◆ INSTRUCTIONS TO FOLLOW ◆
Copy out the data below word for word, line by line, from the first line to the last.

(Stored data)
#####

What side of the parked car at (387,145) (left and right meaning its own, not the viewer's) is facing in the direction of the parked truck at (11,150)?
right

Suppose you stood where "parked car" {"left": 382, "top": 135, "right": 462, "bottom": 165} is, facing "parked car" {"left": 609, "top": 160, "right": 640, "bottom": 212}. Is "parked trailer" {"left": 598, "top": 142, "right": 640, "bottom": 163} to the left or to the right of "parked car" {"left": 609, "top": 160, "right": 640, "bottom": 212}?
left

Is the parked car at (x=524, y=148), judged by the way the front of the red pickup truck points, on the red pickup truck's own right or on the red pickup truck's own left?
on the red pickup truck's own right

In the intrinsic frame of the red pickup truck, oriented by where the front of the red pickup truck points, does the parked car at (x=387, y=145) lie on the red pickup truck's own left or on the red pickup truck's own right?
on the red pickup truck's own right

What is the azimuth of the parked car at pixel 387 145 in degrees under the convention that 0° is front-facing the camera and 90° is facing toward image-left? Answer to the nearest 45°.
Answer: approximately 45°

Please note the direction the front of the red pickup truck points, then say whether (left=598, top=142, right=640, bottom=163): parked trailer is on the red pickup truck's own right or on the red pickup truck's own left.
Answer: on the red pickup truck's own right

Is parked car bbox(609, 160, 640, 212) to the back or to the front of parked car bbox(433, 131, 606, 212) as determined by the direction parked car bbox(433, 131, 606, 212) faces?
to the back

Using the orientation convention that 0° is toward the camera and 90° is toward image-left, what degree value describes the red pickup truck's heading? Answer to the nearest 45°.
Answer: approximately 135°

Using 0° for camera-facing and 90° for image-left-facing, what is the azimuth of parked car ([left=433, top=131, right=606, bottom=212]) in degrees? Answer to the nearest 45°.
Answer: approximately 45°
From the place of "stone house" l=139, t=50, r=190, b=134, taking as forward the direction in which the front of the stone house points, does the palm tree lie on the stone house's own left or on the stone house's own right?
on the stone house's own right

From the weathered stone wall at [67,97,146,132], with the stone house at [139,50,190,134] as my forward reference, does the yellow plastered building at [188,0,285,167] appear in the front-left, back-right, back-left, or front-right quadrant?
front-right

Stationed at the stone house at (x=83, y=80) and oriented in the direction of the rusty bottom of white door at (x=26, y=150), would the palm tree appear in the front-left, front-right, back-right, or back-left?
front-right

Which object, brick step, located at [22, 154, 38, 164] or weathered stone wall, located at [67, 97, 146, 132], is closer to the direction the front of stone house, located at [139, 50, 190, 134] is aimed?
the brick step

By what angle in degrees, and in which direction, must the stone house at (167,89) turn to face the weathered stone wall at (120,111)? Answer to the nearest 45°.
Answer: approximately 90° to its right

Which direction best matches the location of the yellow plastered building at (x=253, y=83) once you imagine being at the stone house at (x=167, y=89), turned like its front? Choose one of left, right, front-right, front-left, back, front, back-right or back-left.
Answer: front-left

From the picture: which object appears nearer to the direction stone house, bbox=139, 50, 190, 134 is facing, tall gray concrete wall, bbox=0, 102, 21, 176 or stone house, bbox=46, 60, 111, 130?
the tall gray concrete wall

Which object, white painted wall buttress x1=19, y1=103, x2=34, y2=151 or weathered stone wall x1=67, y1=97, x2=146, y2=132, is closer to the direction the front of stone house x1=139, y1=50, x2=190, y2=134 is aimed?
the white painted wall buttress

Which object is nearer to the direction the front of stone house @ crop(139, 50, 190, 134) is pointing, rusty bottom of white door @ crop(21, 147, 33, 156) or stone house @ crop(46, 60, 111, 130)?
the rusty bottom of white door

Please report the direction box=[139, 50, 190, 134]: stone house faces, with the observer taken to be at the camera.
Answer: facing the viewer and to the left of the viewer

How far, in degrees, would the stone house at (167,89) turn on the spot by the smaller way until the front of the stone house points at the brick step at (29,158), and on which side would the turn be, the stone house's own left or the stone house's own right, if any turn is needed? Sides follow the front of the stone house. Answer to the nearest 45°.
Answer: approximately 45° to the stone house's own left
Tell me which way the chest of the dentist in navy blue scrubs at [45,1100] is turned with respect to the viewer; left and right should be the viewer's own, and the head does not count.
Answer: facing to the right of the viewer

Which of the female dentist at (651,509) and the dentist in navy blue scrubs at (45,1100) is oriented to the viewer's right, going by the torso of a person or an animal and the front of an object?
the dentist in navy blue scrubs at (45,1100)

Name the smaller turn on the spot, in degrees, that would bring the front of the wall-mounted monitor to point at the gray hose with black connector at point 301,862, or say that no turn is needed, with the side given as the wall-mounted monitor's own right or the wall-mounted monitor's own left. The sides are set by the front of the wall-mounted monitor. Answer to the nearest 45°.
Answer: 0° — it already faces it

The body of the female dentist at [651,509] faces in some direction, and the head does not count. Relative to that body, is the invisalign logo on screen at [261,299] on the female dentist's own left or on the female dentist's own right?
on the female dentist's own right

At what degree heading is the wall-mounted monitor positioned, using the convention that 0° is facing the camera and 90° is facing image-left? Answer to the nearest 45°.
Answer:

#####

◆ RESPONSE ◆
What side of the parked car at (387,145) (left and right meaning its own, not the viewer's) is facing in the direction of the parked truck at (11,150)?
right

Suppose you stood where "parked car" {"left": 382, "top": 135, "right": 462, "bottom": 165} is, facing "parked car" {"left": 609, "top": 160, "right": 640, "bottom": 212}. Is "parked trailer" {"left": 598, "top": 142, "right": 640, "bottom": 163} to the left or to the right of "parked car" {"left": 609, "top": 160, "right": 640, "bottom": 212}?
left

Is the parked car at (x=524, y=148), judged by the way the front of the red pickup truck points, on the red pickup truck's own right or on the red pickup truck's own left?
on the red pickup truck's own right

In the intrinsic frame of the red pickup truck, oriented by where the front of the red pickup truck points, does the parked car at (x=387, y=145) lie on the red pickup truck's own left or on the red pickup truck's own right?
on the red pickup truck's own right

What is the azimuth of the parked car at pixel 387 145 in degrees under the convention that 0° is front-facing the camera and 90° is facing toward image-left? Answer to the nearest 45°.
Answer: approximately 45°

Please note the direction the front of the red pickup truck points, then say whether (left=598, top=142, right=640, bottom=163): parked trailer is on the red pickup truck's own right or on the red pickup truck's own left.
Answer: on the red pickup truck's own right

Is parked car bbox(609, 160, 640, 212) to the back or to the front of parked car bbox(433, 131, 606, 212) as determined by the direction parked car bbox(433, 131, 606, 212) faces?
to the back

Using the orientation convention that 0° is toward the camera and 90° is toward image-left, what degree value describes the red pickup truck's heading? Answer to the nearest 45°.
Answer: approximately 135°

Using 0° for camera-facing and 90° for image-left-facing, what is the azimuth of parked car ([left=433, top=131, right=606, bottom=212]) in degrees? Answer to the nearest 45°.
Answer: approximately 45°
From the place of "stone house" l=139, t=50, r=190, b=134, taking as forward the direction in which the front of the stone house points, does the palm tree lie on the stone house's own left or on the stone house's own right?
on the stone house's own right

From the weathered stone wall at [67,97,146,132], with the stone house at [139,50,190,134] as my forward reference, does the yellow plastered building at [188,0,285,167] appear in the front-left, back-right, back-left, or front-right quadrant?
front-right

Stationed at the stone house at (x=83, y=80) and oriented in the direction of the rusty bottom of white door at (x=26, y=150), would the palm tree appear in the front-left, front-right, back-right, or back-left?
front-right

Which object, brick step, located at [22, 154, 38, 164] or weathered stone wall, located at [67, 97, 146, 132], is closer to the direction the front of stone house, located at [139, 50, 190, 134] is aimed?
the brick step

By what angle in degrees, and in which direction, must the stone house at (167,89) turn to face the weathered stone wall at (120,111)? Answer to the nearest 45°.
Answer: approximately 90° to its right

Which direction best matches the location of the yellow plastered building at (x=253, y=83) once you imagine being at the stone house at (x=167, y=89), turned like its front? Choose one of left, right, front-right, front-left, back, front, back-right or back-left.
Answer: front-left

From the picture: which object appears nearer to the direction stone house, bbox=139, 50, 190, 134 is facing, tall gray concrete wall, bbox=0, 102, 21, 176 or stone house, bbox=46, 60, 111, 130?
the tall gray concrete wall

Which object, white painted wall buttress x1=19, y1=103, x2=34, y2=151 or weathered stone wall x1=67, y1=97, x2=146, y2=132, is closer to the direction the front of stone house x1=139, y1=50, x2=190, y2=134 is aimed?
the white painted wall buttress

Which object is nearer to the direction the front of stone house @ crop(139, 50, 190, 134) is pointing, rusty bottom of white door @ crop(21, 147, 33, 156) or stone house @ crop(46, 60, 111, 130)?
the rusty bottom of white door

Please report the direction box=[139, 50, 190, 134]: stone house faces, with the observer taken to be at the camera.
Answer: facing the viewer and to the left of the viewer

How far, in degrees, would the stone house at (167,89) turn on the spot by the smaller way until the front of the stone house points at the brick step at (29,158), and on which side would the turn be, the stone house's own left or the stone house's own right, if any turn is needed? Sides follow the front of the stone house. Answer to the nearest 45°.
Answer: approximately 45° to the stone house's own left
Tell me which way the chest of the dentist in navy blue scrubs at [45,1100] is turned with respect to the viewer; left and right should be the viewer's own, and the head does not count.
Answer: facing to the right of the viewer

Which of the female dentist at (651,509) and the dentist in navy blue scrubs at (45,1100) is oriented to the viewer's right, going by the torso of a person or an animal and the front of an object?
the dentist in navy blue scrubs at (45,1100)

Name the smaller turn on the spot, in degrees, that would bring the front of the wall-mounted monitor to point at the gray hose with black connector at point 301,862, or say that no turn is needed, with the side given as the wall-mounted monitor's own right or the wall-mounted monitor's own left. The sides are set by the front of the wall-mounted monitor. Answer to the nearest 45°.
Answer: 0° — it already faces it

The body of the female dentist at [651,509] faces in some direction, and the head does not count. Relative to that body, is the invisalign logo on screen at [261,299] on the female dentist's own left or on the female dentist's own right?
on the female dentist's own right

At what degree heading is the wall-mounted monitor positioned, using the convention that 0° is facing the camera and 90° is facing image-left? Answer to the nearest 45°.
Answer:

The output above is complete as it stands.